By Tom Prezelski
Re-blogged from Rum, Romanism and Rebellion
We have been hearing about a forthcoming Cesar Chavez biopic since at least the 1990s, when an El Vez lyric plugged a rumored project by Moctezuma Esparza which never materialized. Today, a mainstream feature film about the legendary Arizonan finally opens nationwide.
Predictably, this has brought out the trolls, the same trolls who tell us that Martin Luther King Jr. would support the TEA Party if he were alive today and that Ronald Reagan was the real hero of the civil rights movement. This time, the claim is that Chavez was a registered Republican and a vocal and dedicated opponent of immigration.
First, his one-time voter registration is irrelevant. The Republican party of the 1950s and 60s was a very different animal than the one which is familiar to us today, and his political loyalties have to be considered in the context of his contentious relationship with some prominent Democrats like California Governor Pat Brown. His well-recorded support of Democrats like Bobby Kennedy and lifelong work for causes like civil rights and organized labor, however, would seem to imply that his Republican registration was nominal at best.
As for his immigration stand, I first heard this one from some of my Republican colleagues as a member of the legislature.
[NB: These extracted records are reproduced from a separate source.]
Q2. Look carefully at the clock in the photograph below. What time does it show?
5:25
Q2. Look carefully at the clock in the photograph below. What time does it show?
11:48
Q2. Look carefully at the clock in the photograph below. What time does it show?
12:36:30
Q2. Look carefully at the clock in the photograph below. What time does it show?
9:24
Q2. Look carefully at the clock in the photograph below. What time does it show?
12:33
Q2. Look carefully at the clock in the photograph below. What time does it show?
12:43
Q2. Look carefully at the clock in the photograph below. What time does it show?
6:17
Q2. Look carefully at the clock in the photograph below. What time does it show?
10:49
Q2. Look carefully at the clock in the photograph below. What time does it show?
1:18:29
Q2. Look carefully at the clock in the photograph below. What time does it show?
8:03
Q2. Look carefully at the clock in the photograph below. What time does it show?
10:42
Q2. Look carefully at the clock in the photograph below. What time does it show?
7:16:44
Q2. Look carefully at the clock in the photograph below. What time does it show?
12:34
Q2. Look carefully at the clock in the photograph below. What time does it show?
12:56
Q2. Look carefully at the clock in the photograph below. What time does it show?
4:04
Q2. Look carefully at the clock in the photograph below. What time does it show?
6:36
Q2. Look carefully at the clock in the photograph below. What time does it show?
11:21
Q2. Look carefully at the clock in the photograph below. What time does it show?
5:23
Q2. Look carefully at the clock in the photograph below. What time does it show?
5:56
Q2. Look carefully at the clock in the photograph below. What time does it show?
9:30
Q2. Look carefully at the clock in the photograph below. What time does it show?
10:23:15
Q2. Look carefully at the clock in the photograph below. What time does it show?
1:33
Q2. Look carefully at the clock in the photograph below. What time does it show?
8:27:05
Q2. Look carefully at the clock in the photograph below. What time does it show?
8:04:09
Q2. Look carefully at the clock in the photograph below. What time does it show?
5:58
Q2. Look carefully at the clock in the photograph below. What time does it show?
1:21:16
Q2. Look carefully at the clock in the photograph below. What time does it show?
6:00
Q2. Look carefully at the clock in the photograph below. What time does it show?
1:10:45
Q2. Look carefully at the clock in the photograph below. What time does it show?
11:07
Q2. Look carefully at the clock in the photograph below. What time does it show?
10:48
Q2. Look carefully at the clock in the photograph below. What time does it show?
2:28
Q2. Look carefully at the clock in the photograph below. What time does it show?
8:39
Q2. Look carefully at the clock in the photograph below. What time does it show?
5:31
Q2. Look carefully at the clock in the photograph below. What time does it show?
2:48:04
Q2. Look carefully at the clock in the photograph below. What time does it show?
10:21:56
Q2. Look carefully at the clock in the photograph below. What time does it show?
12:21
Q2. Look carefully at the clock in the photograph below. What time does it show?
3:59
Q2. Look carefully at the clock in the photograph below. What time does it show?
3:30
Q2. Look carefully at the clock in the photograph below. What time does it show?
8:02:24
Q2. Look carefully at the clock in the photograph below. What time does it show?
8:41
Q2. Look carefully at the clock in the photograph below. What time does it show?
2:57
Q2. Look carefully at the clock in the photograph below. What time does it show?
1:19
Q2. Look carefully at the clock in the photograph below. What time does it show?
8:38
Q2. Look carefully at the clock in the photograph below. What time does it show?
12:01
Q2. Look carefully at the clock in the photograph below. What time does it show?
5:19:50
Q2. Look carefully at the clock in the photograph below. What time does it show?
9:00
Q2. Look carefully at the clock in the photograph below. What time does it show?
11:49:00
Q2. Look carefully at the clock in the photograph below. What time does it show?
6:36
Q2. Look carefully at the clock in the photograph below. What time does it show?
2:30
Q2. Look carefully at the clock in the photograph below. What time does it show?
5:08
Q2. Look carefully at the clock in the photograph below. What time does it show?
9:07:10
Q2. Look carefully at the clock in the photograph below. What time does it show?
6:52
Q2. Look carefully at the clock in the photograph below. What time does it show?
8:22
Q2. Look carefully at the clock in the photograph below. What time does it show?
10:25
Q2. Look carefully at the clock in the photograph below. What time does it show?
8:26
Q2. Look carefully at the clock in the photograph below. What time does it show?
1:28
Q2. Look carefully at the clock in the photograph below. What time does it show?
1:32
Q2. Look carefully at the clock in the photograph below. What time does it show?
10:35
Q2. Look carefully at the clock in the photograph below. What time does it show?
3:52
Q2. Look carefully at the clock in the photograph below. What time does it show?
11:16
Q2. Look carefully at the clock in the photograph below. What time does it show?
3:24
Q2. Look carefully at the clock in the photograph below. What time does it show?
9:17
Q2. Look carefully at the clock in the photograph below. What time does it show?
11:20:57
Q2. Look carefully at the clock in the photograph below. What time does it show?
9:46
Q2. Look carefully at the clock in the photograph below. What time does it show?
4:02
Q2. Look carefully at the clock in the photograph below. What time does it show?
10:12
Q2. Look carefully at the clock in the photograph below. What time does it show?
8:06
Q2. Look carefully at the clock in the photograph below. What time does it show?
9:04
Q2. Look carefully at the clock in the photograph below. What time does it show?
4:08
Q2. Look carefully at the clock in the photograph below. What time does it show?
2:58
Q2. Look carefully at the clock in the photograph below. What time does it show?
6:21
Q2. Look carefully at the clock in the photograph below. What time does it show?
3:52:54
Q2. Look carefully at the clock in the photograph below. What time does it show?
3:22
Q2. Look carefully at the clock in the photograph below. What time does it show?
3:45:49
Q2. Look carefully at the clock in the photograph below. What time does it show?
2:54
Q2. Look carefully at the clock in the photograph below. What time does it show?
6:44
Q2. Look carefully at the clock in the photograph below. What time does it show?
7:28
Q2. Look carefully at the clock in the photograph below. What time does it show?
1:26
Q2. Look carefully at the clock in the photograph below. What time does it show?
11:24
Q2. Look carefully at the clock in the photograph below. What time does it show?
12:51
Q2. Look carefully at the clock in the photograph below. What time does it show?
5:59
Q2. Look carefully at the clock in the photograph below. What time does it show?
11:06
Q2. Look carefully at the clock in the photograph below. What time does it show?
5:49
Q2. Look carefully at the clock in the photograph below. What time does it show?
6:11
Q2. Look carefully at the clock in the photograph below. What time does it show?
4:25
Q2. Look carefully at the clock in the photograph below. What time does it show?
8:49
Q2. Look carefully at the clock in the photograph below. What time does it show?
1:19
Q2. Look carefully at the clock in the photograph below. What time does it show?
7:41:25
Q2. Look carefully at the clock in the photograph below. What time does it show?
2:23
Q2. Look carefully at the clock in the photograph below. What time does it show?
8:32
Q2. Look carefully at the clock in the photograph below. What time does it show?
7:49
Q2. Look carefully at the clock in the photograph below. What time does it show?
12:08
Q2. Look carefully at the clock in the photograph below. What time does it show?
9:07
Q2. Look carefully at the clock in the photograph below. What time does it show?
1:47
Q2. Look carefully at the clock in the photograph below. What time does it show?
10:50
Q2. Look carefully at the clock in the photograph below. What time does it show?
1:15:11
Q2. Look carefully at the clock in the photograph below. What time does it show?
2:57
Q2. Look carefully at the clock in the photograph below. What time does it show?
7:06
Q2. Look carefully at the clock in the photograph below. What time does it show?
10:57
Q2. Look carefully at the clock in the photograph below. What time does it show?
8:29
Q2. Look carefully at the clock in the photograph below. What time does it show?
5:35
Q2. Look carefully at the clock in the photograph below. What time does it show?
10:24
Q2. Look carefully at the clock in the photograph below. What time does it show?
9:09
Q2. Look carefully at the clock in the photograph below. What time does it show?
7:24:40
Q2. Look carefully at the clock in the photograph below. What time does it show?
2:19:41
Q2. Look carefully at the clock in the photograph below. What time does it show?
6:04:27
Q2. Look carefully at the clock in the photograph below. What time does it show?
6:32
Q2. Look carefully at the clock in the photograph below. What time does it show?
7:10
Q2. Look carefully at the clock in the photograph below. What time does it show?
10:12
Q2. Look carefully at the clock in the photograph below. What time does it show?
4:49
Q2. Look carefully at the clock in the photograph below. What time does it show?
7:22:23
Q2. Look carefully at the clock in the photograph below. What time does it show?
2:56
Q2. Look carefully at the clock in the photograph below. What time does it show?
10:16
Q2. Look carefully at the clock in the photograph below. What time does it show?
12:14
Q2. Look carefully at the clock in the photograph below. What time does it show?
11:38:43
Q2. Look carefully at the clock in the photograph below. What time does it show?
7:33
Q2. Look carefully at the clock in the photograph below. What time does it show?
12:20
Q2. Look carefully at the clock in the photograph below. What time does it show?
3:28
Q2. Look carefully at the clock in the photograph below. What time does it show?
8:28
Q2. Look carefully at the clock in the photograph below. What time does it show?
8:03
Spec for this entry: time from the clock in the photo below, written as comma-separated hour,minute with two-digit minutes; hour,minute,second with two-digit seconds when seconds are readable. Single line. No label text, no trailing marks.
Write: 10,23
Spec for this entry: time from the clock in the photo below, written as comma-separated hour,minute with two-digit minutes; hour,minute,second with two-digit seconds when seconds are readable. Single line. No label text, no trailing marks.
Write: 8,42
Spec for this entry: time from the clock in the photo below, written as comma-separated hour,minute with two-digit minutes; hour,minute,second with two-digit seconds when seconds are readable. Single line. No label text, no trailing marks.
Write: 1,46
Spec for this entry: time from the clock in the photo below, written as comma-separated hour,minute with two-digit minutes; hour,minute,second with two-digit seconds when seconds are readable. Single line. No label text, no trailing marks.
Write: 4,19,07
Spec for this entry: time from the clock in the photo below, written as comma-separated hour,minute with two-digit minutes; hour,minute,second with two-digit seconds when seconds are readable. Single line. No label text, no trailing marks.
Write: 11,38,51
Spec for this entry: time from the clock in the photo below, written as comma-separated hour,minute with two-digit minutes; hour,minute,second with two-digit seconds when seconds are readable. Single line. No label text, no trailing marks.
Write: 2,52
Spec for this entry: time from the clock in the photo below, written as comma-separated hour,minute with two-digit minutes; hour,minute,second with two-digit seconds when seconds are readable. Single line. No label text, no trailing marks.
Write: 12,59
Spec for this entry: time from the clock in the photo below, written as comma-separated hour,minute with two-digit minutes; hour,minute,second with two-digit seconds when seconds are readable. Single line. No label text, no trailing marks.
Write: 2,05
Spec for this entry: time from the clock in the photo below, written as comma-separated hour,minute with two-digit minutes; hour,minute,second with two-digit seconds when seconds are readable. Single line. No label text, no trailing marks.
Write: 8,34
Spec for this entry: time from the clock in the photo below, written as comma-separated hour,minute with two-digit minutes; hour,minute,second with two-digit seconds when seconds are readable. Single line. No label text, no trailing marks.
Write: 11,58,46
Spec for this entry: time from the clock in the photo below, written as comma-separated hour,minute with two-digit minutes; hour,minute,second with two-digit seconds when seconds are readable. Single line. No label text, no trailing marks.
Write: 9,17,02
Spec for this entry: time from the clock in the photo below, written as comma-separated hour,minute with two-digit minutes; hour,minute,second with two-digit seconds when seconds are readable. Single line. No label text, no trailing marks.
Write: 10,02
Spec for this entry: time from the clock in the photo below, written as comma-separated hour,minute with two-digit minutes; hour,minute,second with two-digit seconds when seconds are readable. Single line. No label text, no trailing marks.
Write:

As strange as it seems, despite the fact that many people at and around the capitol had actually worked with Chavez, not one of the folks telling me these things bothered to ask around before repeating the talking points.
In keeping with my biblical namesake, I would not take their word for it. I called up my former colleague, Representative John Loredo, who had worked with Chavez as a young man, and he helped me get in touch with some folks familiar with the issue. It was no surprise that Chavez’ position on immigration was more nuanced and complicated than my anti-immigrant colleagues would have been willing to concede.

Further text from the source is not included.